### PROBLEM DESCRIPTION
In the records below, rename "Portail" to "Portal" in the lines from the line with "Citro-rouge-et-vert" to the line with "Software © phpBB Limited", and return only those lines with nothing else changed.
^^^^^^^^
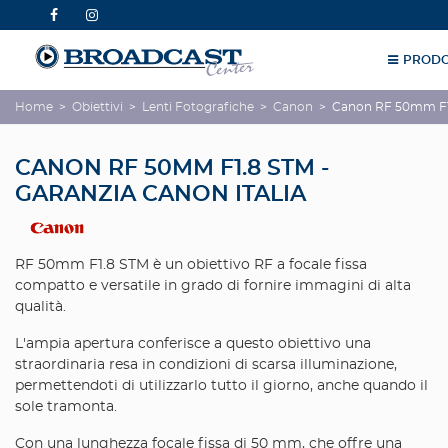
PRODO
Home
>
Obiettivi
>
Lenti Fotografiche
>
Canon
>
Canon RF 50mm F1.8
CANON RF 50MM F1.8 STM -
GARANZIA CANON ITALIA
RF 50mm F1.8 STM è un obiettivo RF a focale fissa
compatto e versatile in grado di fornire immagini di alta
qualità.
L'ampia apertura conferisce a questo obiettivo una
straordinaria resa in condizioni di scarsa illuminazione,
permettendoti di utilizzarlo tutto il giorno, anche quando il
sole tramonta.
Con una lunghezza focale fissa di 50 mm, che offre una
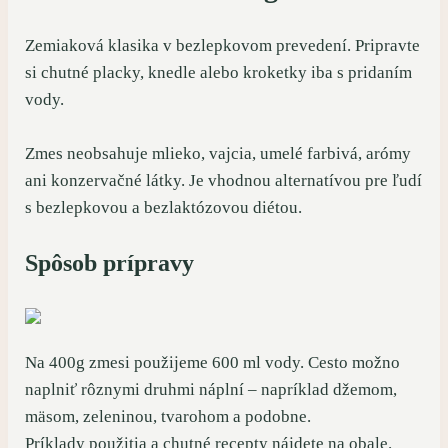
Zemiaková klasika v bezlepkovom prevedení. Pripravte
si chutné placky, knedle alebo kroketky iba s pridaním
vody.
Zmes neobsahuje mlieko, vajcia, umelé farbivá, arómy
ani konzervačné látky. Je vhodnou alternatívou pre ľudí
s bezlepkovou a bezlaktózovou diétou.
Spôsob prípravy
Na 400g zmesi použijeme 600 ml vody. Cesto možno
naplniť rôznymi druhmi náplní – napríklad džemom,
mäsom, zeleninou, tvarohom a podobne.
Príklady použitia a chutné recepty nájdete na obale.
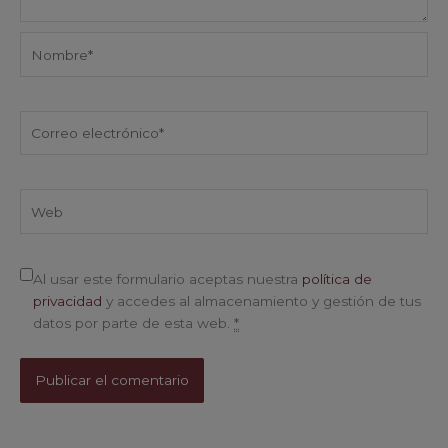
Nombre*
Correo
electrónico*
Web
Al usar este formulario aceptas nuestra
política de
privacidad
y accedes al almacenamiento y gestión de tus
datos por parte de esta web.
*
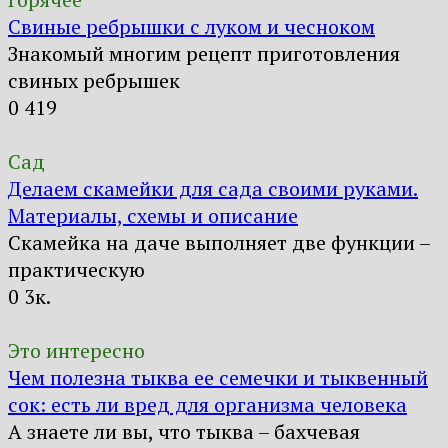
Свиные ребрышки с луком и чесноком
Знакомый многим рецепт приготовления
свиных ребрышек
0
419
Сад
Делаем скамейки для сада своими руками.
Материалы, схемы и описание
Скамейка на даче выполняет две функции –
практическую
0
3к.
Это интересно
Чем полезна тыква ее семечки и тыквенный
сок: есть ли вред для организма человека
А знаете ли вы, что тыква – бахчевая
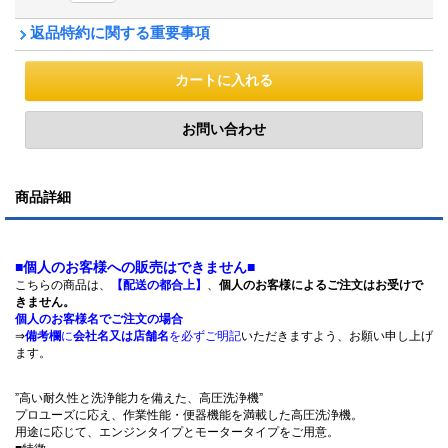
返品特約に関する重要事項
商品詳細
■個人のお客様への販売はできません■
こちらの商品は、
【配送の都合上】
、
個人のお客様によるご注文はお受けで
きません。
個人のお客様名でご注文の場合
⇒
備考欄
に
会社名又は店舗名
を必ずご明記
いただきますよう、お願い申し上げ
ます。
”高い耐久性と洗浄能力を備えた、高圧洗浄機”
プロユーズに応え、作業性能・便器機能を満載した高圧洗浄機。
用途に応じて、エンジンタイプとモータータイプをご用意。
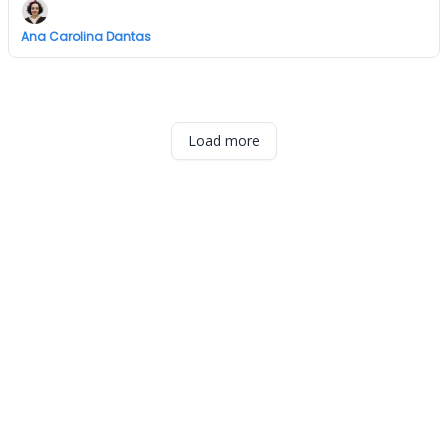
Ana Carolina Dantas
Load more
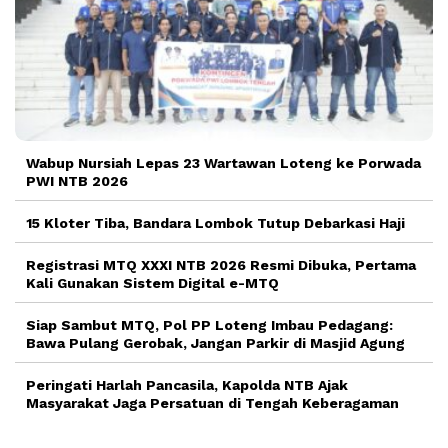
Wabup Nursiah Lepas 23 Wartawan Loteng ke Porwada
PWI NTB 2026
15 Kloter Tiba, Bandara Lombok Tutup Debarkasi Haji
Registrasi MTQ XXXI NTB 2026 Resmi Dibuka, Pertama
Kali Gunakan Sistem Digital e-MTQ
Siap Sambut MTQ, Pol PP Loteng Imbau Pedagang:
Bawa Pulang Gerobak, Jangan Parkir di Masjid Agung
Peringati Harlah Pancasila, Kapolda NTB Ajak
Masyarakat Jaga Persatuan di Tengah Keberagaman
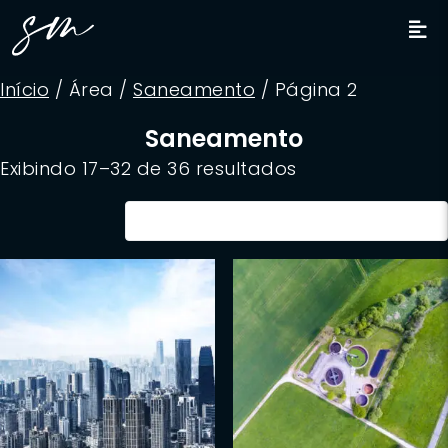
Início
/ Área /
Saneamento
/ Página 2
Saneamento
Exibindo 17–32 de 36 resultados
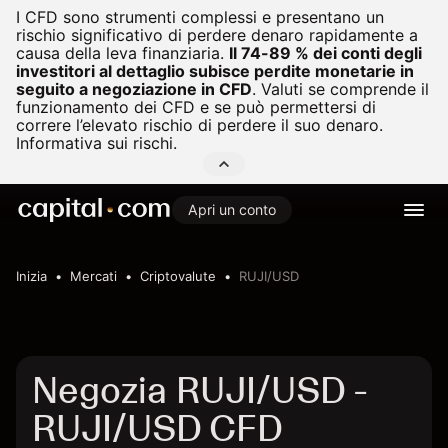
I CFD sono strumenti complessi e presentano un
rischio significativo di perdere denaro rapidamente a
causa della leva finanziaria.
Il 74-89 % dei conti degli
investitori al dettaglio subisce perdite monetarie in
seguito a negoziazione in CFD
.
Valuti se comprende il
funzionamento dei CFD e se può permettersi di
correre l’elevato rischio di perdere il suo denaro.
Informativa sui rischi.
Apri un conto
Inizia
Mercati
Criptovalute
RUJI/USD
Negozia RUJI/USD -
RUJI/USD CFD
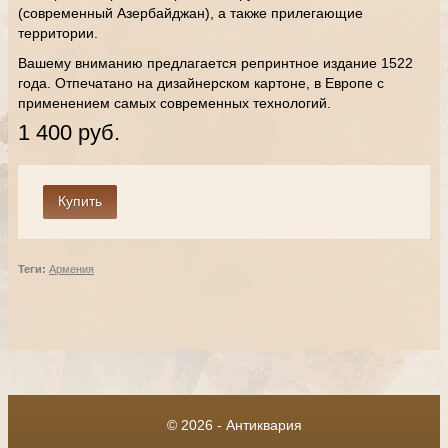
(современный Азербайджан), а также прилегающие
территории.
Вашему вниманию предлагается репринтное издание 1522
года. Отпечатано на дизайнерском картоне, в Европе с
применением самых современных технологий.
1 400 руб.
Теги:
Армения
© 2026 - Антиквария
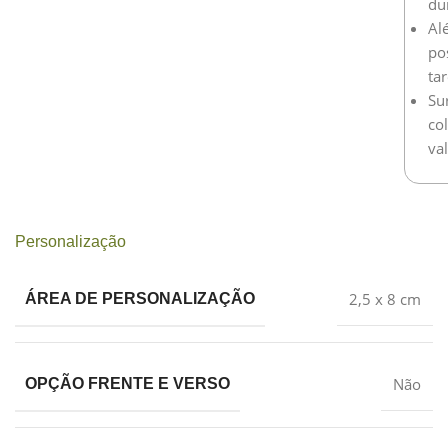
dur
Alé
po
tar
Su
co
va
Personalização
2,5 x 8 cm
ÁREA DE PERSONALIZAÇÃO
Não
OPÇÃO FRENTE E VERSO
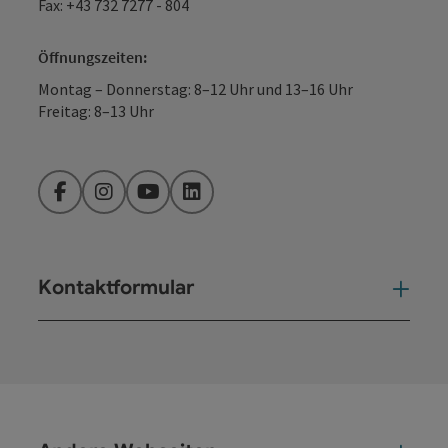
Fax: +43 732 7277 - 804
Öffnungszeiten:
Montag – Donnerstag: 8–12 Uhr und 13–16 Uhr
Freitag: 8–13 Uhr
Facebook
Instagram
YouTube
LinkedIn
Kontaktformular
Kont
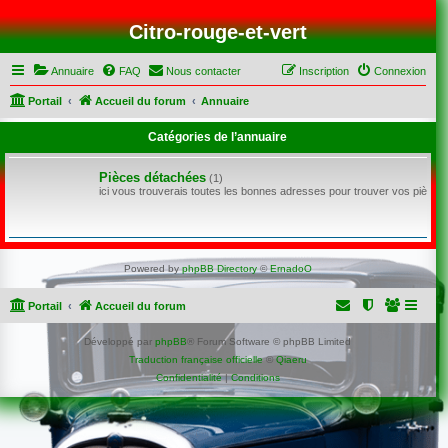
Citro-rouge-et-vert
Annuaire
FAQ
Nous contacter
Inscription
Connexion
Portail
Accueil du forum
Annuaire
Catégories de l’annuaire
Pièces détachées
(1)
ici vous trouverais toutes les bonnes adresses pour trouver vos pièce
Powered by
phpBB Directory
©
ErnadoO
Portail
Accueil du forum
Développé par
phpBB
® Forum Software © phpBB Limited
Traduction française officielle
©
Qiaeru
Confidentialité
|
Conditions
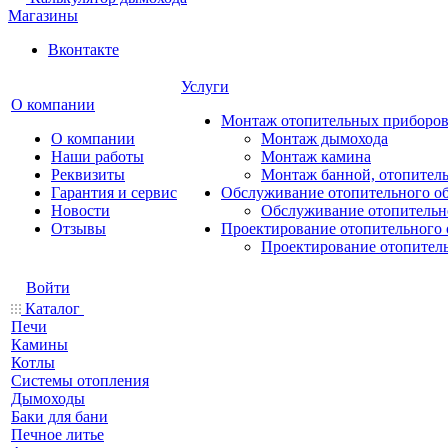
Магазины
Вконтакте
Услуги
О компании
Монтаж отопительных приборо
О компании
Монтаж дымохода
Наши работы
Монтаж камина
Реквизиты
Монтаж банной, отопитель
Гарантия и сервис
Обслуживание отопительного о
Новости
Обслуживание отопительн
Отзывы
Проектирование отопительного 
Проектирование отопител
Войти
Каталог
Печи
Камины
Котлы
Системы отопления
Дымоходы
Баки для бани
Печное литье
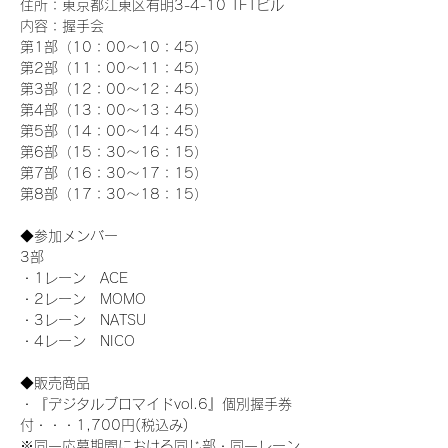
住所：東京都江東区有明3-4-10 TFTビル
内容：握手会
第1部（10：00～10：45） 
第2部（11：00～11：45）
第3部（12：00～12：45）
第4部（13：00～13：45）
第5部（14：00～14：45）
第6部（15：30～16：15）
第7部（16：30～17：15）
第8部（17：30～18：15）
◆参加メンバー
3部 
・1レーン　ACE
・2レーン　MOMO
・3レーン　NATSU
・4レーン　NICO
◆販売商品
・『デジタルブロマイドvol.6』個別握手券
付・・・1,700円(税込み)
※同一応募期間における同じ部・同一レーン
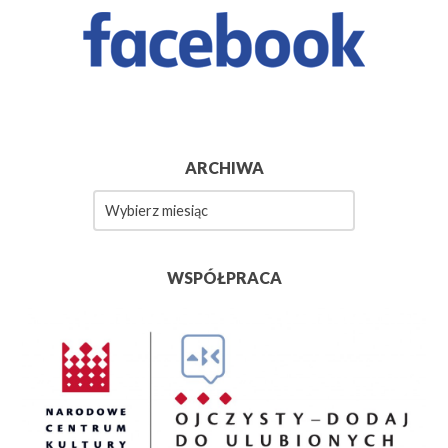
ARCHIWA
Archiwa
WSPÓŁPRACA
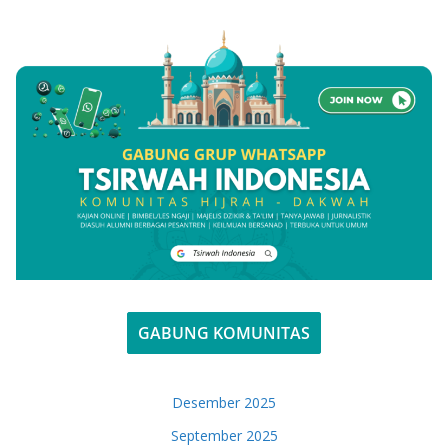
GABUNG KOMUNITAS
Desember 2025
September 2025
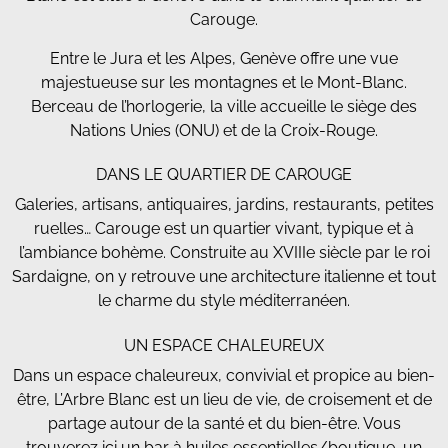
Carouge.
Entre le Jura et les Alpes, Genève offre une vue
majestueuse sur les montagnes et le Mont-Blanc.
Berceau de l’horlogerie, la ville accueille le siège des
Nations Unies (ONU) et de la Croix-Rouge.
DANS LE QUARTIER DE CAROUGE
Galeries, artisans, antiquaires, jardins, restaurants, petites
ruelles… Carouge est un quartier vivant, typique et à
l’ambiance bohème. Construite au XVIIIe siècle par le roi
Sardaigne, on y retrouve une architecture italienne et tout
le charme du style méditerranéen.
UN ESPACE CHALEUREUX
Dans un espace chaleureux, convivial et propice au bien-
être, L’Arbre Blanc est un lieu de vie, de croisement et de
partage autour de la santé et du bien-être. Vous
trouverez ici un bar à huiles essentielles/boutique, un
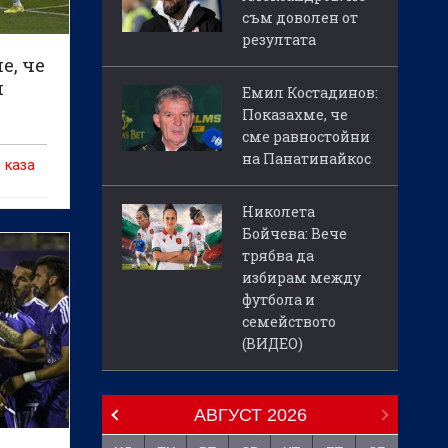
съм доволен от
резултата
е, че
м
Емил Костадинов:
Показахме, че
сме равностойни
на Панатинайкос
 каза
Николета
Бойчева: Вече
трябва да
избирам между
футбола и
семейството
(ВИДЕО)
АВГУСТ
2026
^^^^^^^^
### WRITTEN RESPONSE
Citro-rouge-et-vert
Annuaire
FAQ
Nous contacter
Inscription
Connexion
Portal
Accueil du forum
Annuaire
Catégories de l’annuaire
Pièces détachées
(1)
ici vous trouverais toutes les bonnes adresses pour trouver vos pièce
Powered by
phpBB Directory
©
ErnadoO
Portal
Accueil du forum
Développé par
phpBB
® Forum Software © phpBB Limited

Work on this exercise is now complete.